= Task objective =
Please copy all of the data that follows exactly, leaving any pictures out.
[[ The data open ]]
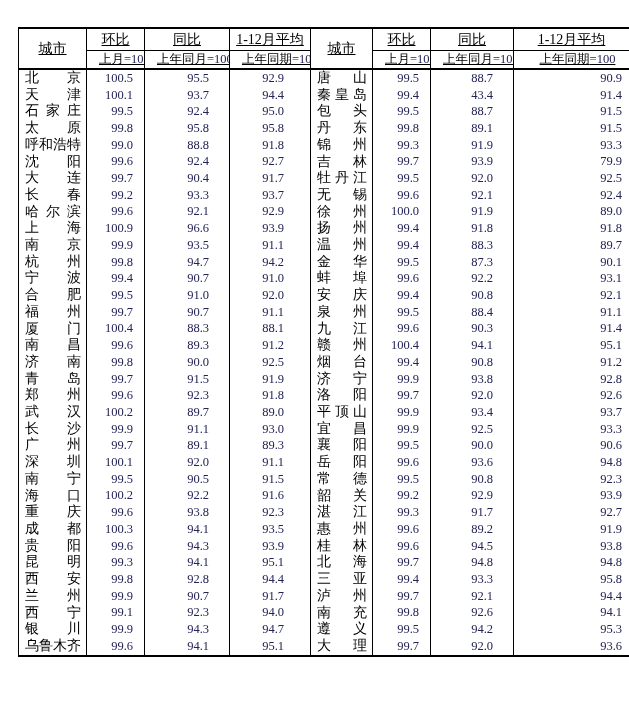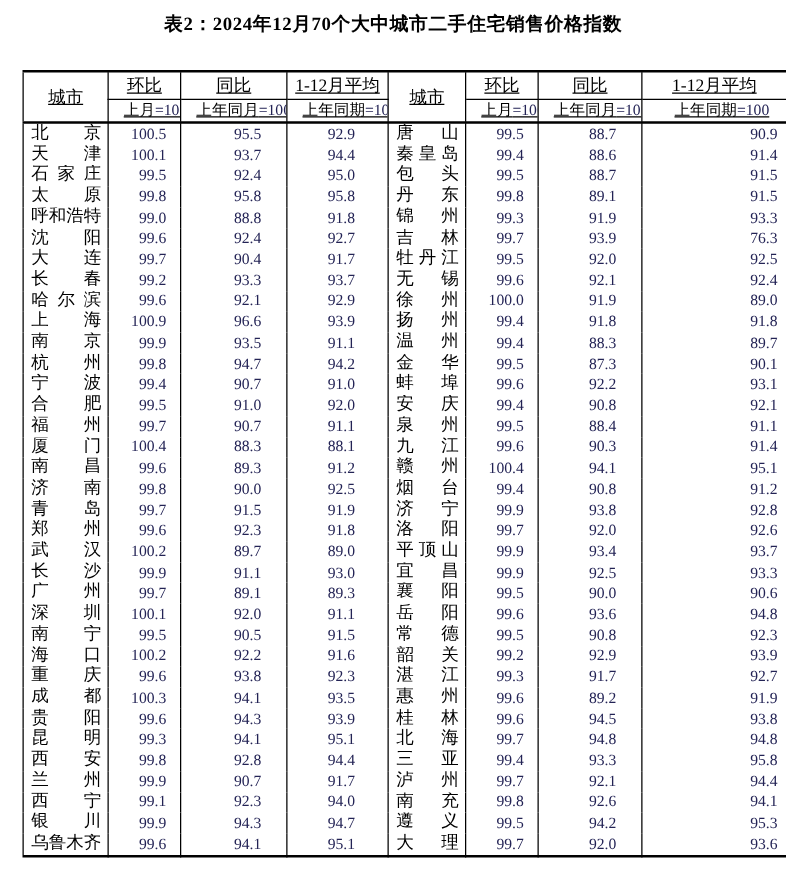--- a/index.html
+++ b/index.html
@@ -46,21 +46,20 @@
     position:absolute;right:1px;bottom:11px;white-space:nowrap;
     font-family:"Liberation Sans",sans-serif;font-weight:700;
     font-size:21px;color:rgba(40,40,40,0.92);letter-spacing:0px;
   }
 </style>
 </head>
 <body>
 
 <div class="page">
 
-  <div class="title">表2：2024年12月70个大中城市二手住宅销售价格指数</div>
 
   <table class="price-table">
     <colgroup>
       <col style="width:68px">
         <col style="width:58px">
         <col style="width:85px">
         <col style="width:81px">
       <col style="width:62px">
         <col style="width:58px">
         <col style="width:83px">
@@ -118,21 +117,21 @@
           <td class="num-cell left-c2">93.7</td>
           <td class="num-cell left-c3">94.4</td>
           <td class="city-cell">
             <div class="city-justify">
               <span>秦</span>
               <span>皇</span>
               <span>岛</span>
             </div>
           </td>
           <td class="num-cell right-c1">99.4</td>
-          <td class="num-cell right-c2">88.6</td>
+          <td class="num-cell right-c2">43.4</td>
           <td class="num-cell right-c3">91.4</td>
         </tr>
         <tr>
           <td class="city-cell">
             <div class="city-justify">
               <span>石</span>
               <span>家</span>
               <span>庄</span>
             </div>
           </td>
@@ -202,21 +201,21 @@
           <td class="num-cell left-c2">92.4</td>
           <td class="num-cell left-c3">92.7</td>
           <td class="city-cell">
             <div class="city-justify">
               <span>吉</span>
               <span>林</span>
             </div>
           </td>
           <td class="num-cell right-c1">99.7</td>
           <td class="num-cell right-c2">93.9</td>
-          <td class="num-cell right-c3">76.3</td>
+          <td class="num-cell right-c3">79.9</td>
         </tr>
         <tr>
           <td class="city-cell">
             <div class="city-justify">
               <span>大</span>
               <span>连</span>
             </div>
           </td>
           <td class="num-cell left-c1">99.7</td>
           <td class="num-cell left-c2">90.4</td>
[[ The data closed ]]
= Output of the task =
--- a/index.html
+++ b/index.html
@@ -46,21 +46,20 @@
     position:absolute;right:1px;bottom:11px;white-space:nowrap;
     font-family:"Liberation Sans",sans-serif;font-weight:700;
     font-size:21px;color:rgba(40,40,40,0.92);letter-spacing:0px;
   }
 </style>
 </head>
 <body>
 
 <div class="page">
 
-  <div class="title">表2：2024年12月70个大中城市二手住宅销售价格指数</div>
 
   <table class="price-table">
     <colgroup>
       <col style="width:68px">
         <col style="width:58px">
         <col style="width:85px">
         <col style="width:81px">
       <col style="width:62px">
         <col style="width:58px">
         <col style="width:83px">
@@ -118,21 +117,21 @@
           <td class="num-cell left-c2">93.7</td>
           <td class="num-cell left-c3">94.4</td>
           <td class="city-cell">
             <div class="city-justify">
               <span>秦</span>
               <span>皇</span>
               <span>岛</span>
             </div>
           </td>
           <td class="num-cell right-c1">99.4</td>
-          <td class="num-cell right-c2">88.6</td>
+          <td class="num-cell right-c2">43.4</td>
           <td class="num-cell right-c3">91.4</td>
         </tr>
         <tr>
           <td class="city-cell">
             <div class="city-justify">
               <span>石</span>
               <span>家</span>
               <span>庄</span>
             </div>
           </td>
@@ -202,21 +201,21 @@
           <td class="num-cell left-c2">92.4</td>
           <td class="num-cell left-c3">92.7</td>
           <td class="city-cell">
             <div class="city-justify">
               <span>吉</span>
               <span>林</span>
             </div>
           </td>
           <td class="num-cell right-c1">99.7</td>
           <td class="num-cell right-c2">93.9</td>
-          <td class="num-cell right-c3">76.3</td>
+          <td class="num-cell right-c3">79.9</td>
         </tr>
         <tr>
           <td class="city-cell">
             <div class="city-justify">
               <span>大</span>
               <span>连</span>
             </div>
           </td>
           <td class="num-cell left-c1">99.7</td>
           <td class="num-cell left-c2">90.4</td>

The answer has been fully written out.